There was no significant difference between the groups in drug consumption profile at the beginning of methadone treatment. This finding might be explained by a sudden huge rise in drug supply and demand in Croatia in the mid-nineties (8
). The male to female ratio in the study was 4.2 to 1, which is in line with the sex ratio in national and international observational studies (25
), suggesting that our group was representative of the studied population. Our patients abused heroin for 5 to 6 years before the beginning of therapy, while the European Monitoring Centre for Drugs and Drug Addiction Annual Report for the year 2008 found this period to be on average 8 years (26
). The relatively early beginning of treatment of patients observed in this study could have contributed to better results for continuity of care. The time between the onset of drug abuse and start of treatment represents the time frame in which family physicians play an indispensable role in the early detection of opioid dependence, as well as in motivating patients with opioid dependence to undergo treatment.
There was no significant difference between the groups in the method of methadone therapy administration in the last study year for surviving patients and in the year before death for deceased patients. These findings suggest that adherence to the standardized procedures for methadone therapy administration, implemented both by patients and their family physicians, improved patients’ safety (15
One of the study limitations is the sample size.
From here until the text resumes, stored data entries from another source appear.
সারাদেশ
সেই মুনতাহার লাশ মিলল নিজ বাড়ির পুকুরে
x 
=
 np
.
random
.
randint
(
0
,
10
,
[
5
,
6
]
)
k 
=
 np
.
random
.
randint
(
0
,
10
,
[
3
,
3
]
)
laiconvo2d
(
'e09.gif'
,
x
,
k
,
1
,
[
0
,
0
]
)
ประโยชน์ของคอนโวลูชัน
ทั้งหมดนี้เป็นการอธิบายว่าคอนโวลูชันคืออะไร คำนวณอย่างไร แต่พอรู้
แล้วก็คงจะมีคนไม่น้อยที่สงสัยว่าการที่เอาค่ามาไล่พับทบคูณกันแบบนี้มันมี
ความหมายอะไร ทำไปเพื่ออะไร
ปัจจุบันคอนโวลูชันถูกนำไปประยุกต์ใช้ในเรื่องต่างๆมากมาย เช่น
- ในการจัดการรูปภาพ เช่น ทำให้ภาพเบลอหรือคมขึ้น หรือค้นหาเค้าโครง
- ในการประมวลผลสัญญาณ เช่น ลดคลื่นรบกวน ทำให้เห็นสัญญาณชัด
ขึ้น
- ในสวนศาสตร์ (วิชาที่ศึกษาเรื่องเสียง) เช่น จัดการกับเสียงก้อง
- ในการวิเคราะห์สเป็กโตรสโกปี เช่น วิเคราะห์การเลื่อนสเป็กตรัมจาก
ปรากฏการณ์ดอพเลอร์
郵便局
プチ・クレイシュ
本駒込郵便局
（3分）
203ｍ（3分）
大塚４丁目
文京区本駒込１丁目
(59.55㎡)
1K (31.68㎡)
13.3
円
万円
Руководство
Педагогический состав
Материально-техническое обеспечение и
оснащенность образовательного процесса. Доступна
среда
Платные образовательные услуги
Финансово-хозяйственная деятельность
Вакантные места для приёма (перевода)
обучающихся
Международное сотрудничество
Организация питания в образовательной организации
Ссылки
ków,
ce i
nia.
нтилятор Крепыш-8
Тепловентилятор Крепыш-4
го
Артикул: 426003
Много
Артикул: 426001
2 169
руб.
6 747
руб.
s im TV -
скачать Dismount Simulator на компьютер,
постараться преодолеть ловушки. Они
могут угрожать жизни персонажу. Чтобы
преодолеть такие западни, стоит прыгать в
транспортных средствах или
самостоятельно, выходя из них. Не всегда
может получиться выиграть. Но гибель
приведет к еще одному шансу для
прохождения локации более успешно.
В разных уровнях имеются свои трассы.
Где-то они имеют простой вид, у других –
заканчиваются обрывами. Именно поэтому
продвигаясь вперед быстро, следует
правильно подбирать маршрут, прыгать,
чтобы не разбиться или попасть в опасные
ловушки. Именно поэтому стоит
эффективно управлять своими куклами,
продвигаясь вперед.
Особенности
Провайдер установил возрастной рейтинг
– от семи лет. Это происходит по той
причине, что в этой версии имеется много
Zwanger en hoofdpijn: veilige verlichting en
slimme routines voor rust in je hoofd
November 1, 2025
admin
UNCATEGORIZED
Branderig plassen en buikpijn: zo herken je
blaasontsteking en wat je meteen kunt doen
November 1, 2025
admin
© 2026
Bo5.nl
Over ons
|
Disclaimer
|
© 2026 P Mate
The total number of participants in the deceased group was too small to examine the association between the mortality risk and other factors. Second, there are several methodological concerns. As in similar studies, the use of proxy informants, retrospective data collection, lack of blinding regarding case and comparison participants, and the potential impact of opioid dependence and the stigma of opioid dependence on reporting may have influenced the reliability of the data. Also, our strategy of scheduling interviews with patients could have increased the risk of recall bias. The data should be interpreted having these limitations in mind.
In conclusion, the observed risk factors should be taken into consideration by family physicians in their everyday work with opioid-dependent patients treated with methadone.